Biden’s assertion that some Republicans in the House chamber desire to expire Social Security elicited a furious response from Republicans including Lee. In a video released later, he claimed that the “president of the United States looked us right in the eye and mischaracterized what half the people in the chamber believe” made this State of the Union unlike any other he had attended.

In the previous year’s race, Lee was also targeted by independent Senate candidate Evan McMullin over remarks he made in 2010. A few days prior to the election, McMullin released an advertisement featuring a video clip of Lee expressing his desire to abolish Social Security.

You can also check out our below posts related to Joe Biden:

As the senator noted in his statement in response to Biden, the Lee campaign also drew attention to the fact that the advertisement omitted his assertion that current recipients of Social Security, Medicare and Medicaid are innocent.

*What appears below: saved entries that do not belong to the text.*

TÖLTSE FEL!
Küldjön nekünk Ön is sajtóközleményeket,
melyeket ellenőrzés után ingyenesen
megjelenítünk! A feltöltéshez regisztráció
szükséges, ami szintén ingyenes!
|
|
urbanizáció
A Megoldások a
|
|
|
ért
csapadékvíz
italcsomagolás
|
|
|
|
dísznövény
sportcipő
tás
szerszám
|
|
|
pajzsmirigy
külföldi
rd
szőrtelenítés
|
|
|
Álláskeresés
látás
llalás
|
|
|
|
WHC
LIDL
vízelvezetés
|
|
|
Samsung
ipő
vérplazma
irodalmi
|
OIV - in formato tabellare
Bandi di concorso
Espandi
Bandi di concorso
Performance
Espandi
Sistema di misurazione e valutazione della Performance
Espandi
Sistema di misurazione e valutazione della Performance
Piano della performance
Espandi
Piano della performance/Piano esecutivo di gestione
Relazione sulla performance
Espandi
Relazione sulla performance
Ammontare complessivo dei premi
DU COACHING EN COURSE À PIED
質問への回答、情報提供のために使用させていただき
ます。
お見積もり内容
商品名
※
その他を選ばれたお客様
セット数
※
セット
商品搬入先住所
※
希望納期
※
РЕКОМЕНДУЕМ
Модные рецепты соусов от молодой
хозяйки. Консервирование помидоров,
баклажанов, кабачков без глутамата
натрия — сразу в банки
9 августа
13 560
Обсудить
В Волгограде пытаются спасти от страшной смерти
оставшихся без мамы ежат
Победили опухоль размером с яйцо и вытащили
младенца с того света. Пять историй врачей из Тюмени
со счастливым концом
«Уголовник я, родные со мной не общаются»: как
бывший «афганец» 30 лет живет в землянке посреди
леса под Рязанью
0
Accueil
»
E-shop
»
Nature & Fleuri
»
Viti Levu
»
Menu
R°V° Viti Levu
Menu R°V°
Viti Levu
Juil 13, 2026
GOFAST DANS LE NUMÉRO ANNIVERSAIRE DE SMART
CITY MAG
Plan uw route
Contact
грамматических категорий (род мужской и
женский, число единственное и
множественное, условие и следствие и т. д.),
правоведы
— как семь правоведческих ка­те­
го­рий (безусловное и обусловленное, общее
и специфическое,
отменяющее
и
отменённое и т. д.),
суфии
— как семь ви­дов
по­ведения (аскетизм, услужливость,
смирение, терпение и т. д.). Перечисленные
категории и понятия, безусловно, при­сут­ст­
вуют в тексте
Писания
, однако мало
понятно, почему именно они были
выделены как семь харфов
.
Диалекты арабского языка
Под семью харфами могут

Lee was questioned with the 2010 statement at a meeting with the editorial boards of the Provo Daily Herald and Ogden’s Standard-Examiner last year, during the election season. “That’s sensitive stuff,” he remarked, adding that he couldn’t remember ever supporting the elimination of Social Security or other social programs.

He said:

“But I don’t remember ever, in any time since I first became a candidate for the Senate, ever saying, ‘No, we just have to end Social Security and uproot all the expectations of those who’ve paid into it.”

He said:

“Congress steals from it, raids it and otherwise ruins it. We should not trust the federal government with sweeping power over people’s livelihoods.”